We have lots of evidence of people thinking they’ve learned something, taking a benchmarking test, and being found wholly deficient compared to folks who worked through a textbook, went to a class or even solved problems off YouTube videos or instructional websites.
lol people like this guy prove AI psychosis is legit.
If you can’t figure out what the value add of a human teacher is then.. fkin lmao. It’s well beyond simply transmission of information.
The best teachers have passion - that passion is infectious. I was lucky enough to experience that and it grew my curiosity.
LLM’s provide no such equivalent.
> best teachers have passion
Not everyone has the “best teachers.” And passion is undefined. This is not a real argument.
> to explain a simple linear algebra problem, and if you don't understand it, ask about what part you don't understand.
The goal is not to understand a linear algebra problem. The goal is to learn how to solve it using lessons and techniques taught beforehand. Aka not to get a fish, but learning how to fish.
I'm sorry the wording of my post didn't match what you wanted.
Type in "Explain how to solve a simple linear algebra problem" into the AI of your choice instead.
> Type in "Explain how to solve a simple linear algebra problem" into the AI of your choice instead
I’m more interested in seeing how someone who teaches themselves with this approach scores on a standardized exam of linear-algebra competence.
> Type in "Explain how to solve a simple linear algebra problem" into the AI of your choice instead.
I’ve seen this particular philosophy in college where the student focus exclusively on passing exams. They would memorize notes and past exercises. The focus is on solving a particular set of exercises instead of understanding the concepts. Change things slightly and they’re lost.
That may not matter in college where you can focus on a few disciplines and half-ass the rest. But everything in lower stages is truly foundational.
A crucial part of learning is struggling with understanding and overcoming problems by yourself. AI removes that part.
>AI users who maintain similar homework completion time as non-AI users experience small learning losses.
Seems like there's no benefit even if it's used "correctly"?
Care to give us the bits you found interesting in the paper to spare me plonking down £6?
Would hate to dissect this just off a paragraph.
Considering that the paper concludes that even students who take the long approach and use LLMs in the most appropriate way for learning still retain less over the long term than students who simply don't use LLMs, I think it's likely they didn't read the paper in the first place.
fwiw, Alpha School is the supervised version. the New York campus is $65k/yr and not legally a school.
private school money with homeschool paperwork and an app doing the teaching.
https://www.wired.com/story/alpha-schools-new-york-city-camp...
We thought the same of electronic devices in general and digital learning content specifically. In actual practice both result in lowered test scores and declining critical thinking skills.
I think AI should be used in higher level schools but with the added requirement that the output will be held to a much higher standard and that it's fact checked.
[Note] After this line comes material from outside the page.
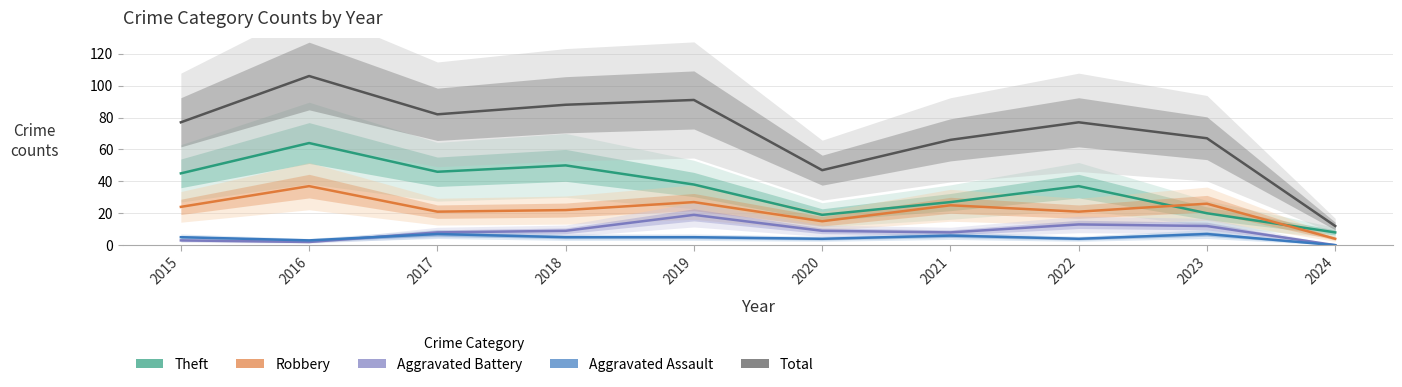

At which category is the sum across all series the highest?

2016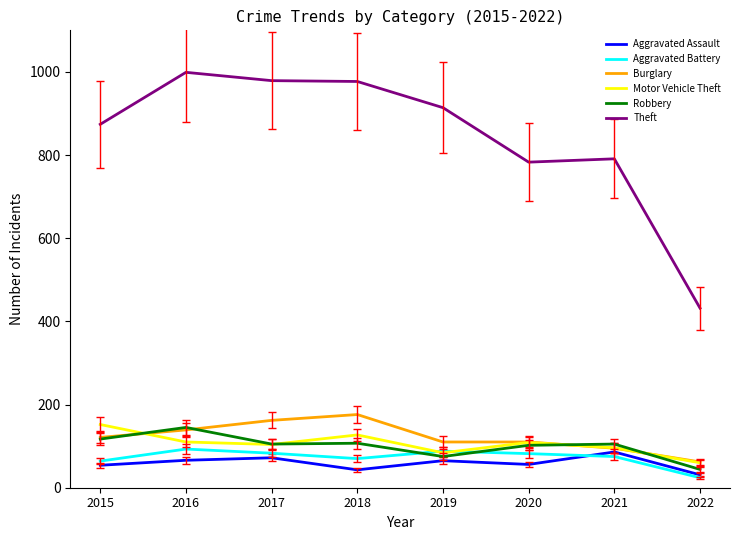

Which category has the highest value in the Robbery series?

2016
Teach the students to use AI to reach a higher level while mitigating the inherent issues like hallucination and sycophancy.
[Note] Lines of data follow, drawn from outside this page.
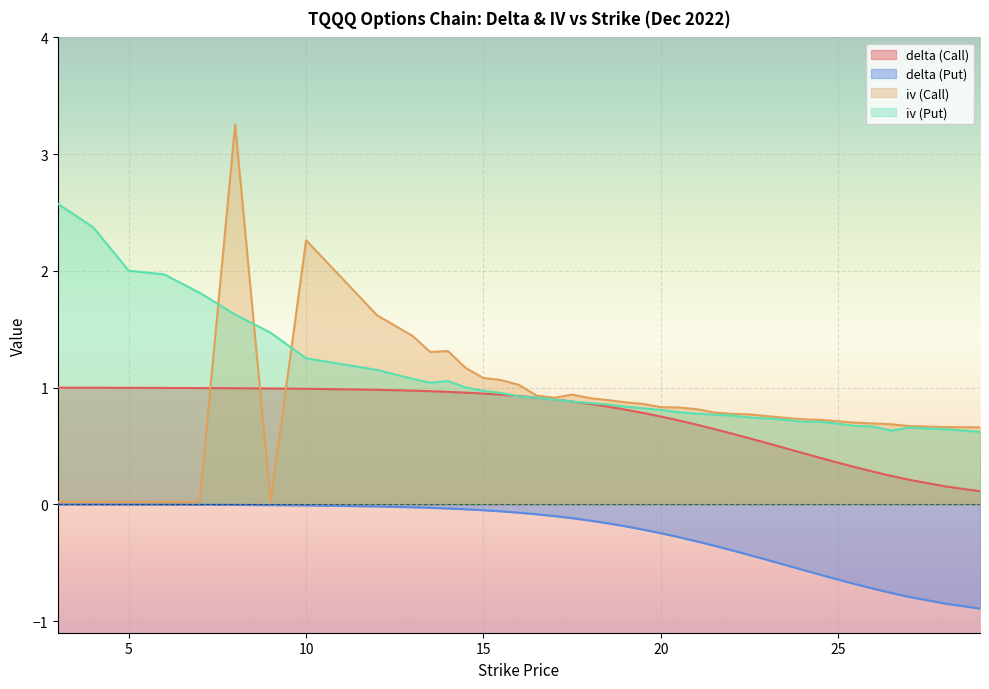

Which label corresponds to the largest value in the chart?

8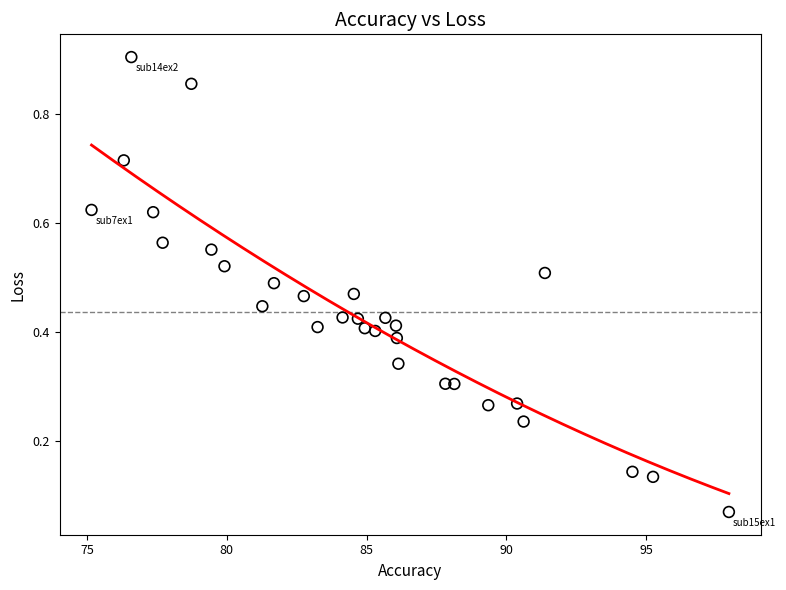

What is the range of X values (max minus min)?

22.8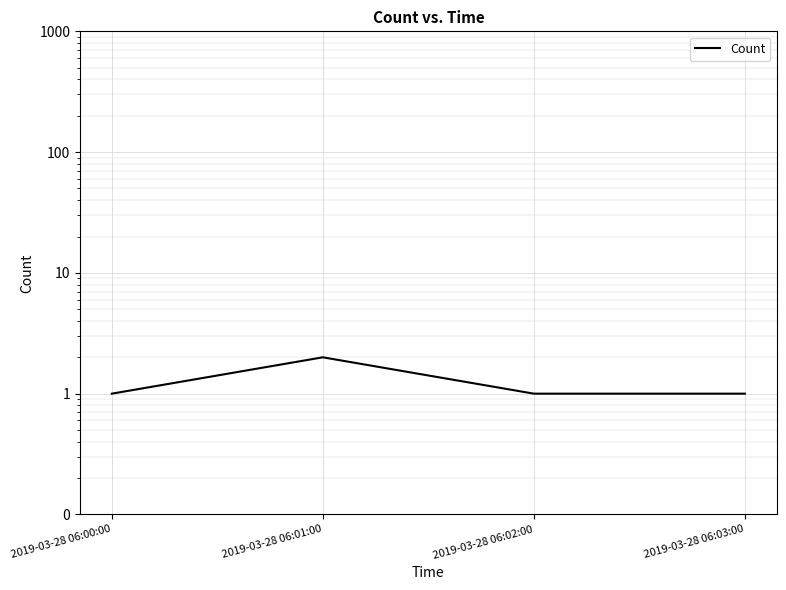

How many points are higher than both their immediate neighbors (excluding endpoints)?

1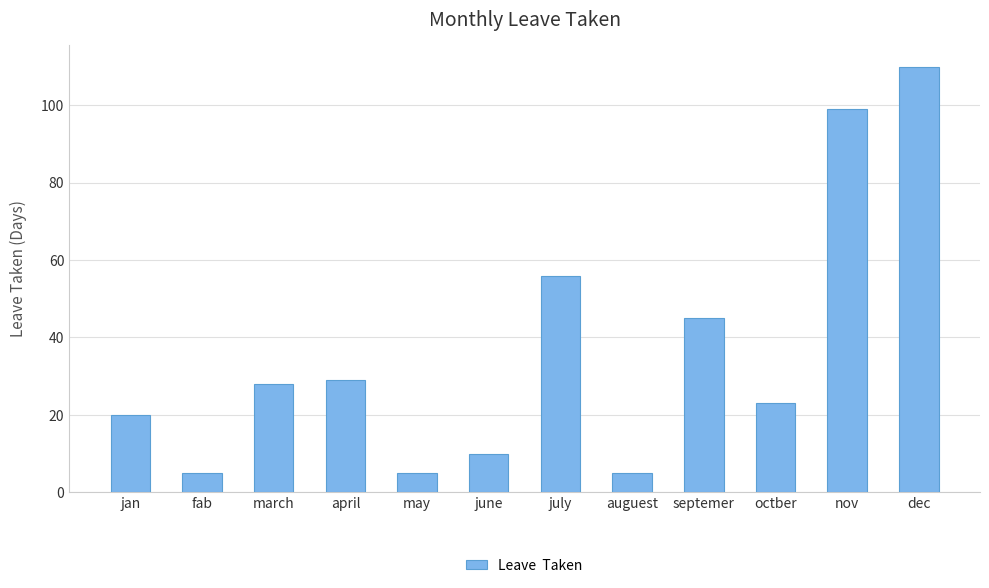

Between octber and july, which is larger?

july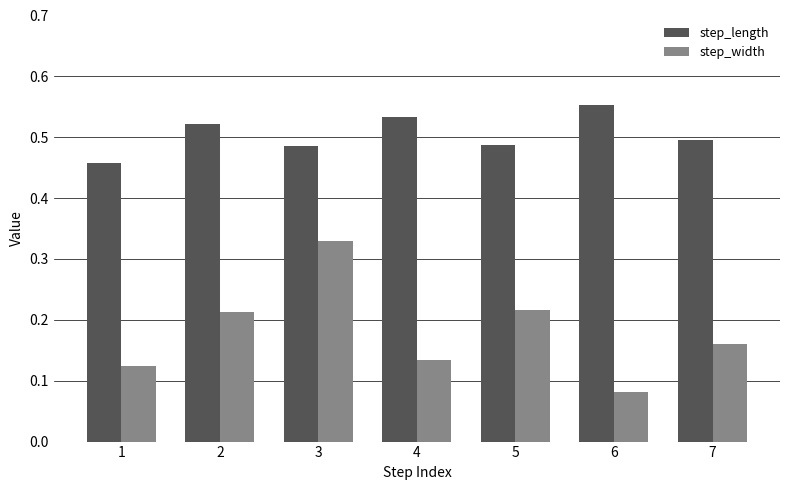

Which series has the largest total across all categories?

step_length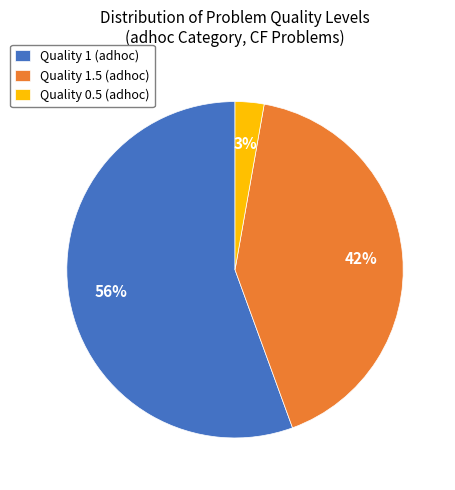

How many segments does this pie chart have?

3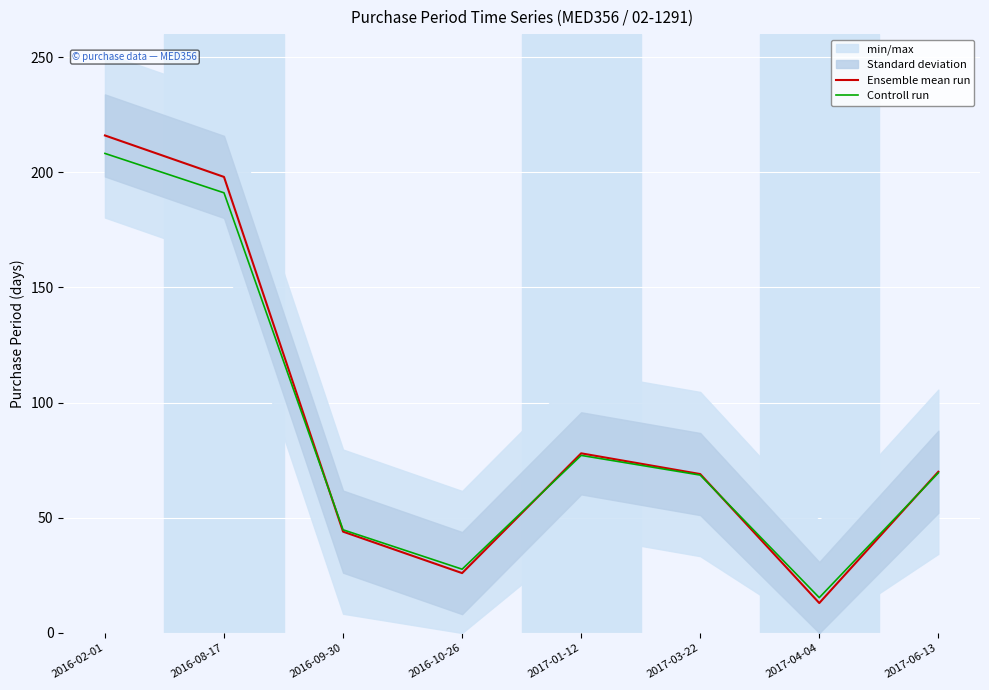

At which category does Controll run reach its first local valley?

2016-10-26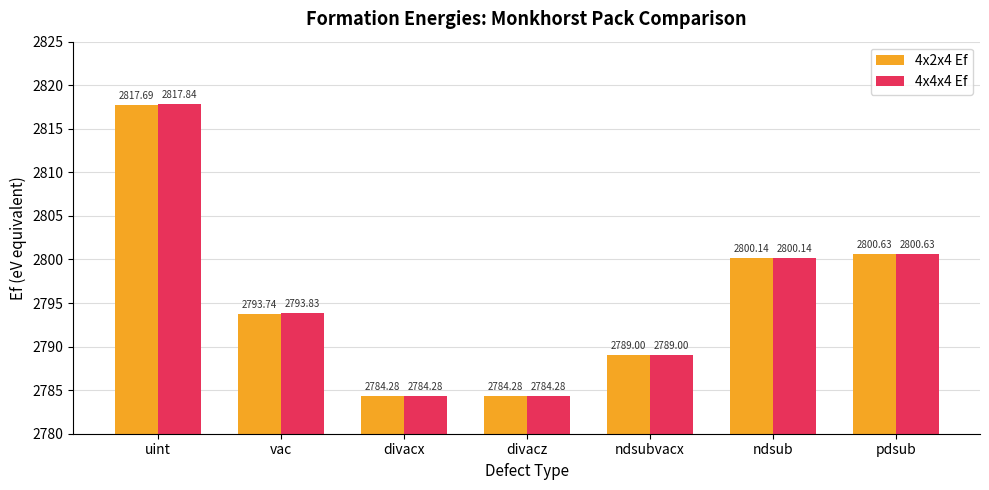

List the series in order of their overall mean, lowest first.

4x2x4 Ef, 4x4x4 Ef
Idk why you screeching AI touts are so confident about its ‘wild’ success in all areas given absolutely zero evidence to that effect.
It’s tiresome.
It's inevitably your fault for prompting incorrectly or using the wrong model.
"You just have to repeat the prompt 3 times and then spin around counter-clockwise twice! That always works for me. You obviously just don't know how to prompt the model correctly."
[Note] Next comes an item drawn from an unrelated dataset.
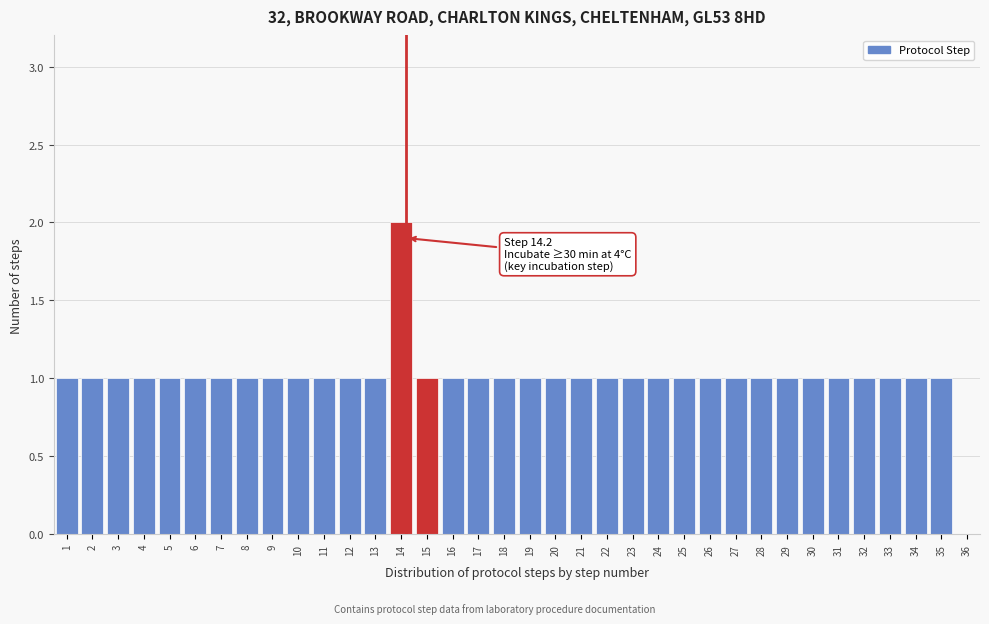

Which range on the x-axis has the tallest bar?

13.5 to 14.5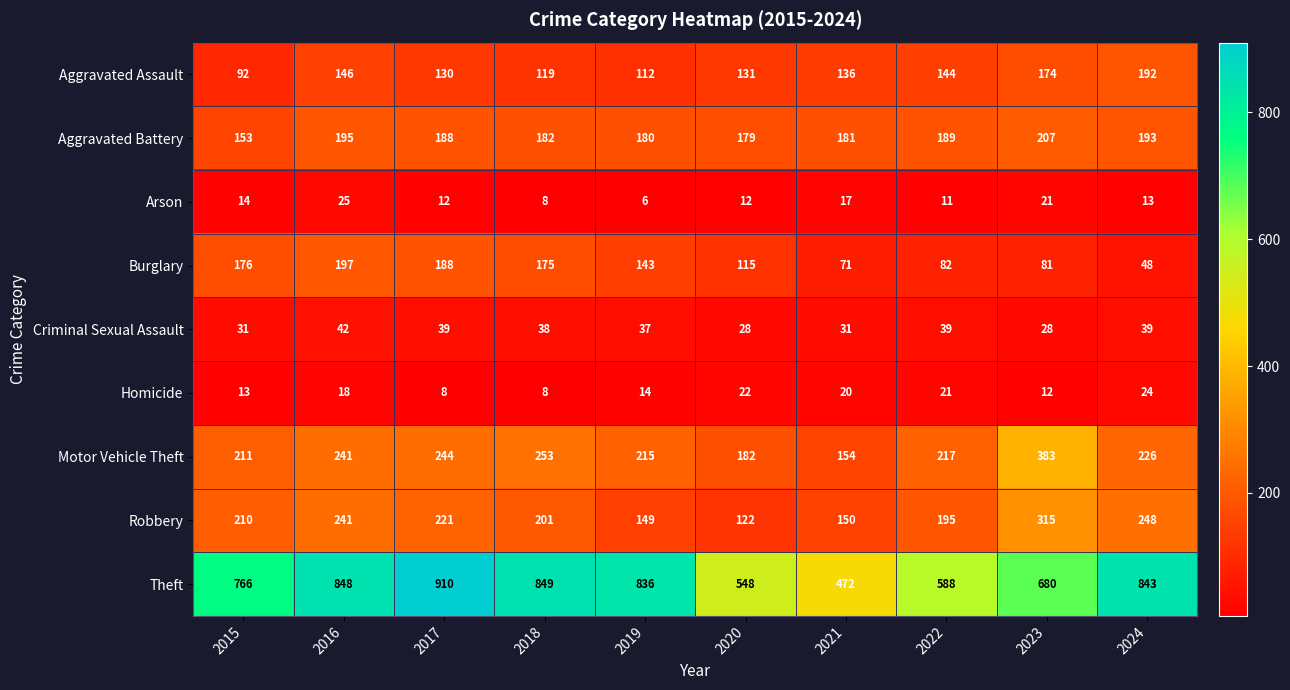

At how many categories does at least one series exceed 743?

6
Every time I see LLM enjoyers yapping on like this, it just reminds me of people trying to read tea leaves. There's all these goofy little rules about how to structure the prompt and how mean or nice to be to get it to work optimally, but I think it's obvious that most of these users are just seeing incidental successful outcomes in a largely random system and extrapolating from there because it makes them feel in control.
It is, quite literally, superstition.
Instead of prompts, let’s call them incantations.